Records from a collection:
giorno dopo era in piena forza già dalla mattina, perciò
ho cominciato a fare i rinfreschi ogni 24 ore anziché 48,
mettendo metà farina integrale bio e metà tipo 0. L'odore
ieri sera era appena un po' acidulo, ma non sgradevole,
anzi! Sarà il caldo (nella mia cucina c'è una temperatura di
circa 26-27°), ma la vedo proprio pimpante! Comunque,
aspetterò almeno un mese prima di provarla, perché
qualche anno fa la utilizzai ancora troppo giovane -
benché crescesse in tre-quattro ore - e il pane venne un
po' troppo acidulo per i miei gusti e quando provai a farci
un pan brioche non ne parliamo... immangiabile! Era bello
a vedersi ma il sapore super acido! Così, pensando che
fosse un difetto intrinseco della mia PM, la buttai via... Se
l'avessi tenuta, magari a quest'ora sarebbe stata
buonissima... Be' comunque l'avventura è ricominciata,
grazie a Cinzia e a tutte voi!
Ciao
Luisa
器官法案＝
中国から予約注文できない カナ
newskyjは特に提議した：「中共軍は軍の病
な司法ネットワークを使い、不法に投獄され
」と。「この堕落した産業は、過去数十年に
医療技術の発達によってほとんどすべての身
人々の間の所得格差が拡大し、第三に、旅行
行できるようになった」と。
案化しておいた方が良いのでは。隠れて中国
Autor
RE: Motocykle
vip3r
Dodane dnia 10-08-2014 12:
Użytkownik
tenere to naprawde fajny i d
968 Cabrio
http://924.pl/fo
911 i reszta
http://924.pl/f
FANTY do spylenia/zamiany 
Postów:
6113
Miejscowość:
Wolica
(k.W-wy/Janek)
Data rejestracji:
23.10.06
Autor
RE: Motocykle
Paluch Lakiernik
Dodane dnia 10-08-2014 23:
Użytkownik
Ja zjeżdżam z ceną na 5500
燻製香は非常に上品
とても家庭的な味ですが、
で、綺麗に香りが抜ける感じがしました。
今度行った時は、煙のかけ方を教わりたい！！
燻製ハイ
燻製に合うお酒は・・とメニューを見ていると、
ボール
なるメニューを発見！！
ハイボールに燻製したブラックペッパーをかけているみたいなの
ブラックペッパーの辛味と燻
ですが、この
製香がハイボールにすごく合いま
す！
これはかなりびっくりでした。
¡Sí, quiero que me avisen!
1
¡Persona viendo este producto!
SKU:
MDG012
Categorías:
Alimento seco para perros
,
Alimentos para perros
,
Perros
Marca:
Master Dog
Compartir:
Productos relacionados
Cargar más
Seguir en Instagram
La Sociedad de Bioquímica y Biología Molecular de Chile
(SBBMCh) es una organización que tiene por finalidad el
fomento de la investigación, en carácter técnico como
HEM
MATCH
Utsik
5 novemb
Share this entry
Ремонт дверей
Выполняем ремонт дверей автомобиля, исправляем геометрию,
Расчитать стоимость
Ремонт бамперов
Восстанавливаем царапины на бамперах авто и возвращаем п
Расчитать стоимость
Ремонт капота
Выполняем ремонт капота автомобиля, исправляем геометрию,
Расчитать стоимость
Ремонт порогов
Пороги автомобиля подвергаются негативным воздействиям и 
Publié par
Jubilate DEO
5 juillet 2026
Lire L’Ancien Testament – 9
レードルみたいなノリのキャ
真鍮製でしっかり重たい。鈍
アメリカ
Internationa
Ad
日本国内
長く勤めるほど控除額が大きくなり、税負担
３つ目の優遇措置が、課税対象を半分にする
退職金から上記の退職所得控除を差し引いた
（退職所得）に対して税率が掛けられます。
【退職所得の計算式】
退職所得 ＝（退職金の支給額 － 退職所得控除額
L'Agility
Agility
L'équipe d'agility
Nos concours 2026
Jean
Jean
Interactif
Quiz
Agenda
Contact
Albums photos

◆ Task brief ◆
Gather every line above that contains the word "troppo", matching its case exactly.

◆ Exercise answer ◆
qualche anno fa la utilizzai ancora troppo giovane -
po' troppo acidulo per i miei gusti e quando provai a farci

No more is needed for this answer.